Once we were in the car, we talked about the stress of being ourselves in an unknown environment. And in the car, the thought occurred to me that at the reception someone would reach out to us because we were being ourselves. I just had the feeling.

Connie was the first to do so. And then it was Betty. When Betty, Emily and I were in the buffet line together, Betty turned to Emily and asked us, "Are you in Amasong?" Another key work of inclusion: Amasong.. Amasong is Champaign-Urbana's premier lesbian-feminist chorus. If Betty knew what the chorus was, I thought, she must be reaching out by asking us this question. I introduced Emily to Betty as my partner.

And the Presbytarian minister from Betty's church was quite friendly, too, and chatted us up for quite some time.

Accepting the wedding invitation from Shannon was another stress point. I didn't know how Shannon feels about same-sex couples. I never heard her say anything prejudiced and yet I had not come out to her. She, a blonde, light-skinned woman was marrying a deep black-skinned man from Ghana, which was uncommon in itself, and yet they had met through a Christian on-line dating service. But I'm a Christian, too! Emily wasn't in my life when Shannon and I were working together in Hoopeston. I was single then, too. It never came up.

When I received the wedding invitation and tried to accept it on-line, the form only let me register my acceptance. "Can't I bring someone with me?" I thought. I emailed Shannon and asked if the invite was for me only or if I could bring my girlfriend, Emily.
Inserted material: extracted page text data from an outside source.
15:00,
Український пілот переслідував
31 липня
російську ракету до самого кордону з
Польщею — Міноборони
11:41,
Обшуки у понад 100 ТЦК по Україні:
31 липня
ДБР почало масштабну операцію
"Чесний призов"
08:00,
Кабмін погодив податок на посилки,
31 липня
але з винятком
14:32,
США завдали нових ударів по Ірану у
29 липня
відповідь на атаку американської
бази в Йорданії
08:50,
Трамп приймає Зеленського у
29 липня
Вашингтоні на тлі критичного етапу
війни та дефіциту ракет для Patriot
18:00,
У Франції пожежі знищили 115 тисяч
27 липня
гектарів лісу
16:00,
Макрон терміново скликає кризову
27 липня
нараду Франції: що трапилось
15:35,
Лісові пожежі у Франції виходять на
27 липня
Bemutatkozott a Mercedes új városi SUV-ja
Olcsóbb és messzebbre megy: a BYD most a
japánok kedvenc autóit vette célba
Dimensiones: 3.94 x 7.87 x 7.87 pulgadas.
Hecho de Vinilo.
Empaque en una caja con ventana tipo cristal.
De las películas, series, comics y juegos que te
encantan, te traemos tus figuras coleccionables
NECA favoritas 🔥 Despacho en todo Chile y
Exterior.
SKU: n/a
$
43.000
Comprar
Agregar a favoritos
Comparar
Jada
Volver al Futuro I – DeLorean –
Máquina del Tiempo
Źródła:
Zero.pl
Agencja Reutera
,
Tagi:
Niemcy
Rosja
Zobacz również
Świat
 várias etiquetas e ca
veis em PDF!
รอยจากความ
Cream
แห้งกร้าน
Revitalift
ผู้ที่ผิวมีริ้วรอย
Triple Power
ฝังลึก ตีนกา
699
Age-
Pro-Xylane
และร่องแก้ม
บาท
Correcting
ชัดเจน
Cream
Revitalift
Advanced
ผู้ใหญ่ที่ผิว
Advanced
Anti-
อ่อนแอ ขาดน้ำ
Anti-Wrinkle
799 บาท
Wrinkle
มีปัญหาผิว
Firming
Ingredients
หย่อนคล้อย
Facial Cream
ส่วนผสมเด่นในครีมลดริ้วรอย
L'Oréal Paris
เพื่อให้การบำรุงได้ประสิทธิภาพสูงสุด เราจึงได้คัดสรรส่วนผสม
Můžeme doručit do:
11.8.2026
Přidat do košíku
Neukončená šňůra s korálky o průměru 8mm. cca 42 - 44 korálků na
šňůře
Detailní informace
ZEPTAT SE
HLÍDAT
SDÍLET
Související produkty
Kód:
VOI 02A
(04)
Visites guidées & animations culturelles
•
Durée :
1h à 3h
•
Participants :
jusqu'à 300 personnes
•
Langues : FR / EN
Shannon said there was an error in the on-line acceptance form and that others were only able to register their acceptances, too, and yes of course I should bring Emily and she was looking forward to meeting her.

Emily's and my honesty and our willingness to be ourselves gave others the chance to interact with us as we really are and challenged our own reservations about what others might think of us as we really are.

It's still a lot of work and energy.

It's worth it.

As for marriage: Marriage is so gay.